16 people died in this attack, a toll that doubled an hour later when another explosion took place in the Brussels metro.
In total, more than three hundred people were injured in these attacks, which were claimed by the Islamic State jihadist group.
Nine people are being tested in Brussels. The tenth suspect, who may have died in Syria, is proven in absentia.
“I don’t remember the explosions, I only remember the darkness, and seeing myself thrown from the ground,” declared the young knight before the court by virtue of the explosion.
“Then I saw my leg forming a right angle, and I understood what was going to happen,” he added.

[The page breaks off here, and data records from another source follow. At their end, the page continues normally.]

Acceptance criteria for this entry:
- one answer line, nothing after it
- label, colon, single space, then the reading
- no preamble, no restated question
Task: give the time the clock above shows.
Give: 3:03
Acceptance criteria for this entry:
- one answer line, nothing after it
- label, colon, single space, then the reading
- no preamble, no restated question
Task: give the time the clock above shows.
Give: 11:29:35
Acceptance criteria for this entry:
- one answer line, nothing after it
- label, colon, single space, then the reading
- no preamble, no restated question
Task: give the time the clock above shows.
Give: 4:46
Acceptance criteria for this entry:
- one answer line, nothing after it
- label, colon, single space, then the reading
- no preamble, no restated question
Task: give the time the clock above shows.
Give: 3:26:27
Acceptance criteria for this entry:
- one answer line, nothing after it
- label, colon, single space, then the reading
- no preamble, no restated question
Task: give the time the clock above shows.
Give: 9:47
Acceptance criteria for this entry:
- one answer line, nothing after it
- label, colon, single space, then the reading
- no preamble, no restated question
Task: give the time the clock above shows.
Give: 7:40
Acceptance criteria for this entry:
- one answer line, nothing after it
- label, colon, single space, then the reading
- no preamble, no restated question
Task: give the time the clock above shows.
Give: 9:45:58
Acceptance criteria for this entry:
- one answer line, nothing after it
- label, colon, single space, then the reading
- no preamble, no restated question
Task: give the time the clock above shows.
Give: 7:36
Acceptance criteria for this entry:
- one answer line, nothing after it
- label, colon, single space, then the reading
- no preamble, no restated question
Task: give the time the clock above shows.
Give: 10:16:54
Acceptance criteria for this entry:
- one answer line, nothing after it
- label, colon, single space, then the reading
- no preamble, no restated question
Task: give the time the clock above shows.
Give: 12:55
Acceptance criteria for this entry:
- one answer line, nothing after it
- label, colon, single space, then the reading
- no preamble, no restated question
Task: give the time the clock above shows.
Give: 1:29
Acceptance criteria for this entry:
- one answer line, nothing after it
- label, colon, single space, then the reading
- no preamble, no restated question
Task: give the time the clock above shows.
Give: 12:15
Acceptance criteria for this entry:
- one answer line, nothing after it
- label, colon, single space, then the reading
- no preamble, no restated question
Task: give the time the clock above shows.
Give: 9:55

Béatrice Lasnier de Lavalette, badly burned on both legs, saw several rescuers tending to the wounded around her. When he ignored her, he had to cry for help.
Later he realized that he had not been there before. “They made me red, they didn’t think I would survive,” he explained between sobs.
Unaware of the time spent at the airport, he said he only “woke up after a month in a coma in the hospital”.
“I couldn’t imagine what happened, I was 17 years old and my life was over.”
At the time of the attack, Lasnier de Lavalette was in his penultimate year of high school in Belgium. The rider saw his future in professional riding from an early age.
Having both legs amputated below the knee, he had to undergo intense rehabilitation to regain his musculature, and after a series of surgeries, a period of depression and the setbacks of the pandemic, he joined the American equestrian team in 2021. This year he made it his goal to represent the United States at the Tokyo Paralympics.
The trial for the 2016 attacks, which opened at the beginning of December, is the largest ever held before a criminal court in Belgium.
Among the main suspects is Frenchman Salah Abdeslam, previously convicted for his role in the Paris attacks of November 2015, in which 130 people died.
There followed four weeks of testimony from survivors and relatives of the victims. The process will last until June.